According to ICRA research, total inventory to be commercialised over the next five years has increased from about 98,900 rooms in November 2018 to about 1,08,000 rooms in December 2019. This is an increase of about 9% in the last one year. Incremental supply is largely focused on Bengaluru, Mumbai and NCR, and is likely to be opened in FY23 and FY24.
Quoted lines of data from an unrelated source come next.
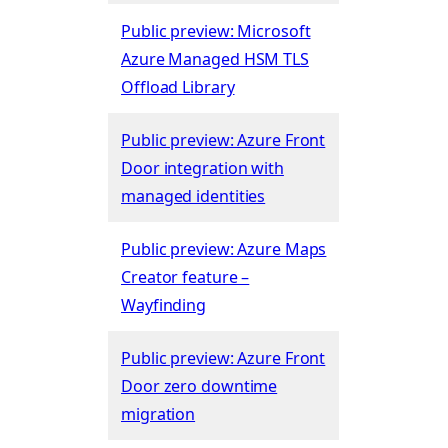
Public preview: Microsoft
Azure Managed HSM TLS
Offload Library
Public preview: Azure Front
Door integration with
managed identities
Public preview: Azure Maps
Creator feature –
Wayfinding
Public preview: Azure Front
Door zero downtime
migration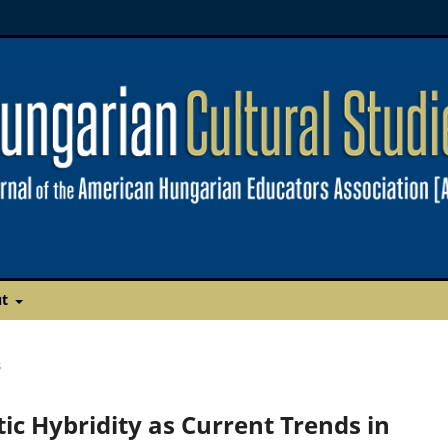
ut
s
ic Hybridity as Current Trends in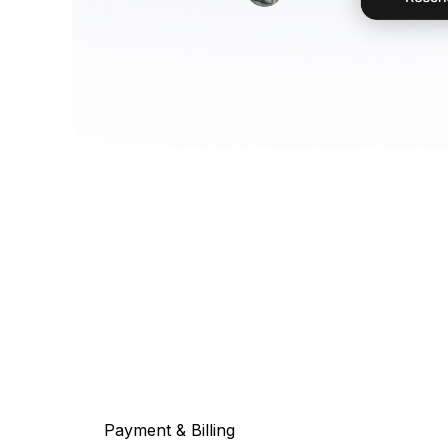
Payment & Billing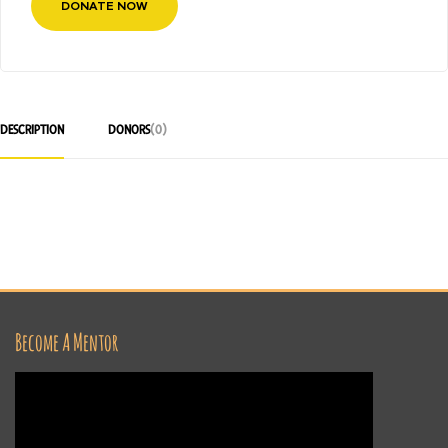
DONATE NOW
DESCRIPTION
DONORS
(0)
Become A Mentor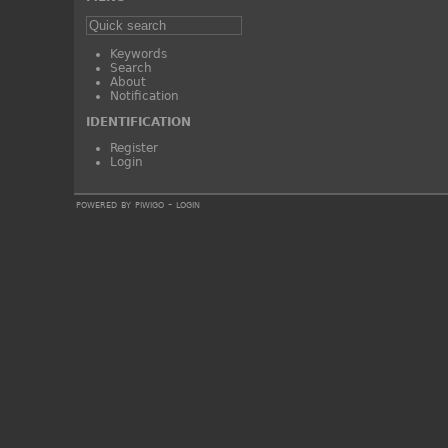
Keywords
Search
About
Notification
IDENTIFICATION
Register
Login
powered by
piwigo
-
login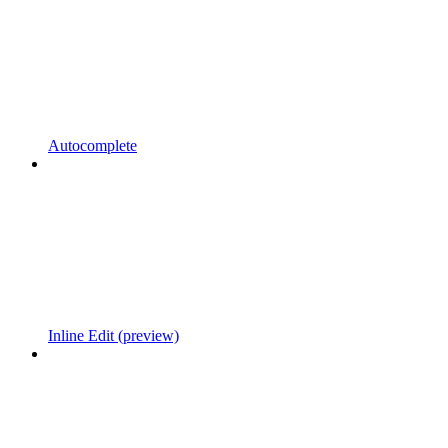
Autocomplete
Inline Edit (preview)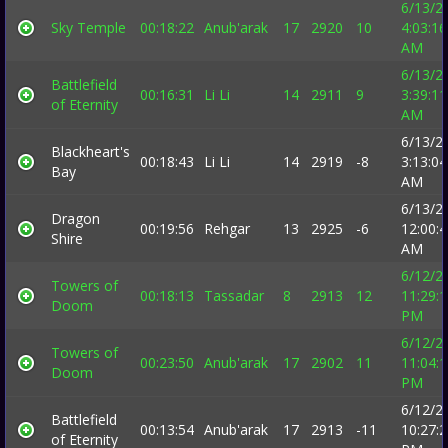
6/13/2
Sky Temple
00:18:22
Anub'arak
17
2920
10
4:03:16
AM
6/13/2
Battlefield
00:16:31
Li Li
14
2911
9
3:39:11
of Eternity
AM
6/13/2
Blackheart's
00:18:43
Li Li
14
2919
-8
3:13:04
Bay
AM
6/13/2
Dragon
00:19:56
Rehgar
13
2925
-6
12:00:
Shire
AM
6/12/2
Towers of
00:18:13
Tassadar
8
2913
12
11:29:
Doom
PM
6/12/2
Towers of
00:23:50
Anub'arak
17
2902
11
11:04:
Doom
PM
6/12/2
Battlefield
00:13:54
Anub'arak
17
2913
-11
10:27:
of Eternity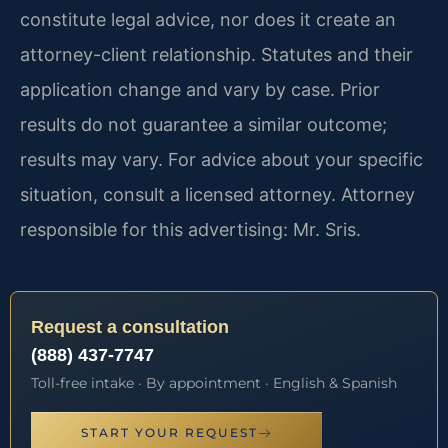
constitute legal advice, nor does it create an
attorney-client relationship. Statutes and their
application change and vary by case. Prior
results do not guarantee a similar outcome;
results may vary. For advice about your specific
situation, consult a licensed attorney. Attorney
responsible for this advertising: Mr. Sris.
Request a consultation
(888) 437-7747
Toll-free intake · By appointment · English & Spanish
START YOUR REQUEST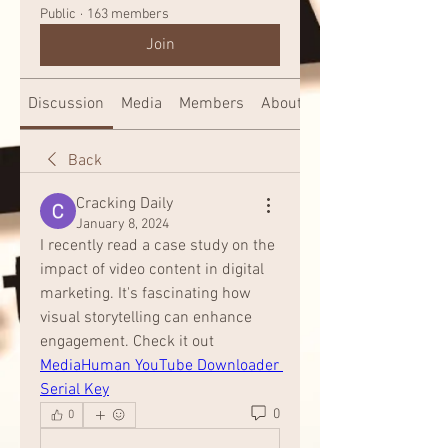
Public
·
163 members
Join
Discussion
Media
Members
About
Back
Cracking Daily
January 8, 2024
I recently read a case study on the 
impact of video content in digital 
marketing. It's fascinating how 
visual storytelling can enhance 
engagement. Check it out 
MediaHuman YouTube Downloader 
Serial Key
0
0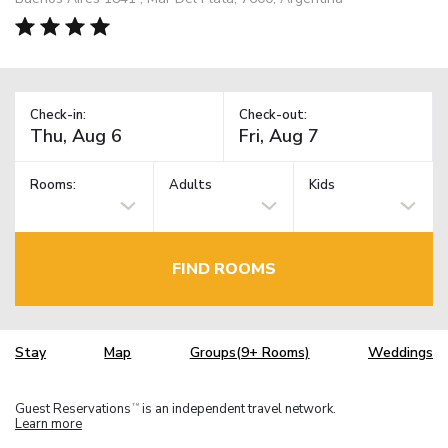
Check-in:
Check-out:
Rooms:
Adults
Kids
FIND ROOMS
Stay
Map
Groups(9+ Rooms)
Weddings
Guest Reservations
is an independent travel network.
TM
Learn more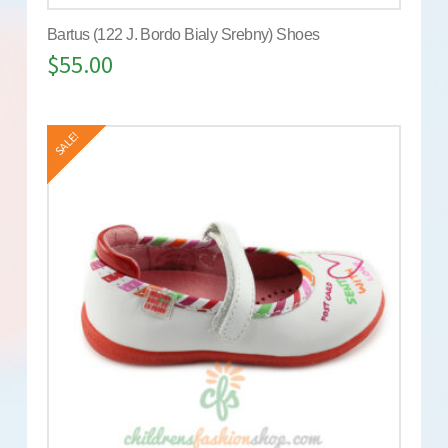
Bartus (122 J. Bordo Bialy Srebny) Shoes
$
55.00
SALE!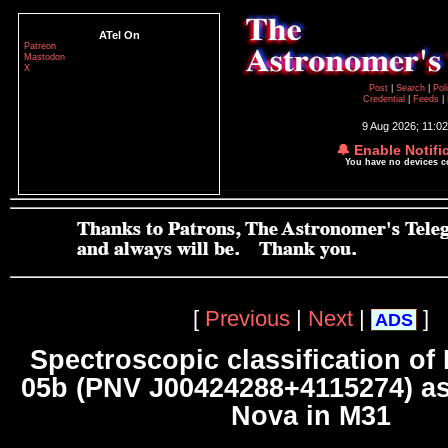
ATel On
Patreon
Mastodon
X
Post
|
Search
|
Pol
Credential
|
Feeds
|
9 Aug 2026; 11:0
🔔 Enable Notifi
You have no devices 
[
Previous
|
Next
|
]
ADS
Spectroscopic classification of
05b (PNV J00424288+4115274) as
Nova in M31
“Part of the incremental supply is because of up-scaling and re-branding of midscale hotels into premium category rooms. Over the FY20 to FY24 period, about 3% to 4% of the incremental supply in the pipeline, is from brownfield expansion. A sizable part of the supply pipeline in FY20 and FY21, in the top eight cities tracked by ICRA are owned by real estate players. The supply pipeline in Goa and Kolkata are expected to come in FY20 and FY21 while incremental supply in Hyderabad, Mumbai and Bengaluru is spread over the years,” said Sriraman adding that large real estate developers like Prestige, Bhartiya City, Oberoi Realty and DB Group are aggressive on the hospitality sector.

Red flags
These have intensified currently. Demand weakness and supply uptake will continue to weigh-in, in the near-term performance and demand will be contingent on the overall economic revival.